Bests and worsts of the year have become an annual tradition. But this year is different. This year, list-making has become not just a year-end delight, but a year-round sport. This year has become the Year of the List.

So much so that The New Yorker has just published not one, but two separate lists about why we love lists. When something reaches meta status, it's a trend to contend with.

Brain science, as summarized by Maria Konnikova in The New Yorker, offers several explanations for our attraction to all things listed:

  1. List titles stand out from the sea of other headlines as they're the only ones featuring numbers not just letters (didn't your eye stop on this number 1?)
  2. Lists offer instant and easily understandable categorization.
  3. Lists organize information spatially, which is how our brains best process.
  4. Lists are finite with predetermined length.

And beyond science, philosophy offers its own existential explanation. The Italian philosopher and author Umberto Eco, who has curated an entire exhibition at the Louvre based on lists and published a book-length annotated list of lists, The Infinity of Lists, boldly states:

We like lists because we don't want to die. We have a limit, a very discouraging, humiliating limit: death. That's why we like all things that we assume have no limits and, therefore, no end. It's a way of escaping thoughts about death.

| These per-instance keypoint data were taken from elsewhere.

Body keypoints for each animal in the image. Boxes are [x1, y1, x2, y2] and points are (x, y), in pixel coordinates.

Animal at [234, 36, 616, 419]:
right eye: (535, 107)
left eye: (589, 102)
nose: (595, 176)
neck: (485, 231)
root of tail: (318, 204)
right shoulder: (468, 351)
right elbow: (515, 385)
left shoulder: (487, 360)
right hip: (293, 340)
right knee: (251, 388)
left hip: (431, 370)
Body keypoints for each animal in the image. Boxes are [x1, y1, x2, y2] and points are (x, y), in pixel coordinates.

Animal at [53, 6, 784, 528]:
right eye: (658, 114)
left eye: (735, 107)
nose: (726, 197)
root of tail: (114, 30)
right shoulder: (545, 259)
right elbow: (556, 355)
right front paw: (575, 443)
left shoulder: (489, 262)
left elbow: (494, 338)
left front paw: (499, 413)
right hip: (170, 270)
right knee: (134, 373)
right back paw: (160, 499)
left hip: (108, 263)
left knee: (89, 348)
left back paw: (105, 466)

But didn't we just establish that we like lists because they are finite, not infinite? Yes and yes. It seems both are true, and appeal to us for different reasons. In a similar paradox, a list is both bite-size, consumable and a deep-dive on a topic, both small and wide. The perfect Goldilocks chair for our psychology, physiology and philosophy to all find comfort in.

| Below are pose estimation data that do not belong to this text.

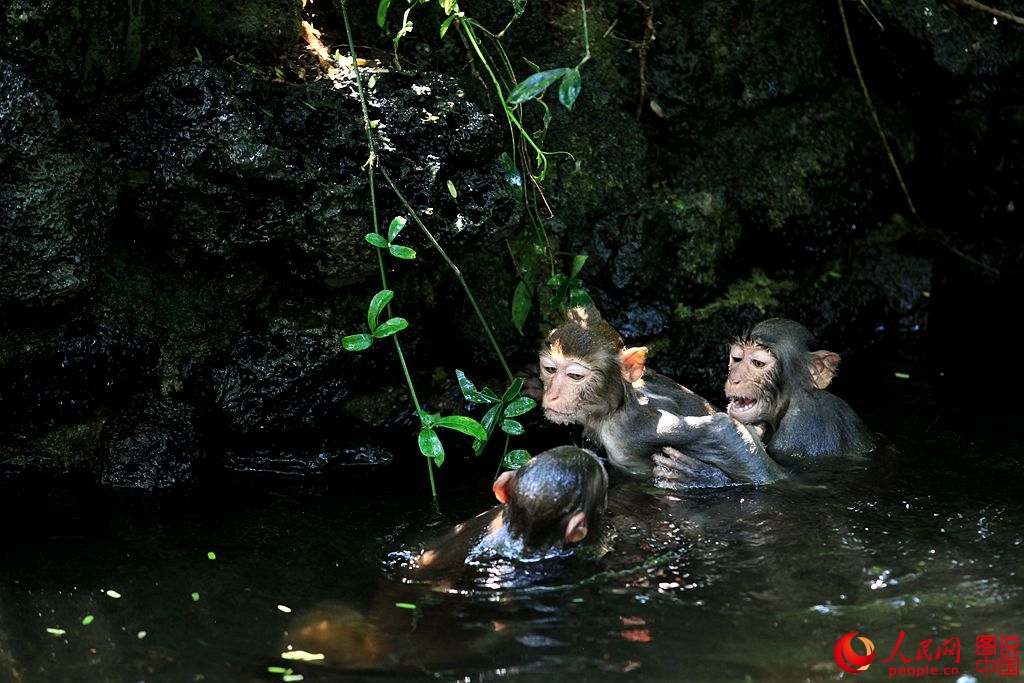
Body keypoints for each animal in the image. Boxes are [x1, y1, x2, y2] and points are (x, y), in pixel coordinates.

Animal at [536, 307, 782, 489]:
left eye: (575, 376)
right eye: (550, 369)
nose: (553, 395)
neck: (619, 404)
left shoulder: (630, 430)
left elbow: (723, 429)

So if the list is our natural obsession and now national pastime, where do we go from here? If 2013 was the Year of the List, what will 2014 bring? The List According to Whom.

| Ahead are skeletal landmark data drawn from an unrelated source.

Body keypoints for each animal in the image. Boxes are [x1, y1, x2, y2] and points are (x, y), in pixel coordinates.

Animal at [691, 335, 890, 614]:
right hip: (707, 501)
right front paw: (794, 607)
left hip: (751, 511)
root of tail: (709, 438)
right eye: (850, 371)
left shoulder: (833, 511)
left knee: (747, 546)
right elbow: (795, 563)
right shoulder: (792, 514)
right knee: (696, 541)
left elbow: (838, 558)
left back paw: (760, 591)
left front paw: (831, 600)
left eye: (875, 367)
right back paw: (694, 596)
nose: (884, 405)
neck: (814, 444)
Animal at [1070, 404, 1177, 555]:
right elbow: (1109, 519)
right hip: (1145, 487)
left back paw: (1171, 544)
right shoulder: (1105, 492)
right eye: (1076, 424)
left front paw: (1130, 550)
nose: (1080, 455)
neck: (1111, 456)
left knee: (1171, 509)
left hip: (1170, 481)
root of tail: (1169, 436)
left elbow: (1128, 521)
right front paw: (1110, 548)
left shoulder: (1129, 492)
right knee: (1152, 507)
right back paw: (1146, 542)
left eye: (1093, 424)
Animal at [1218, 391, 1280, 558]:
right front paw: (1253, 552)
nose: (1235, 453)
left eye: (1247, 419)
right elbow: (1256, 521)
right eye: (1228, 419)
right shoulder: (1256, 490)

Just like blogging democratized op-eds, and Instagram democratized photography, list-making will expand beyond the hands of editors and reporters, and become a power of the people. A collective right to declare, to select, to rank our worlds. To create order out of chaos for ourselves. To establish our own truths.

Lists, by their very nature, present as fact. The Top Ten Best Movies of the Year. Fact. But that list didn't come down from on high, like the most famous Top Ten in history. Someone made it. And in making it, that someone claims the power to define. This year, we will all start to lay claim to that power. We will all define. We will all list. And as more and more of us do, we will get closer and closer to the real collective fact of the matter. My list, your list, his list, her list. Add them all up, and we get the most powerful list of all... Our list.

This holiday season, let us begin to make Our list -- and check it twice.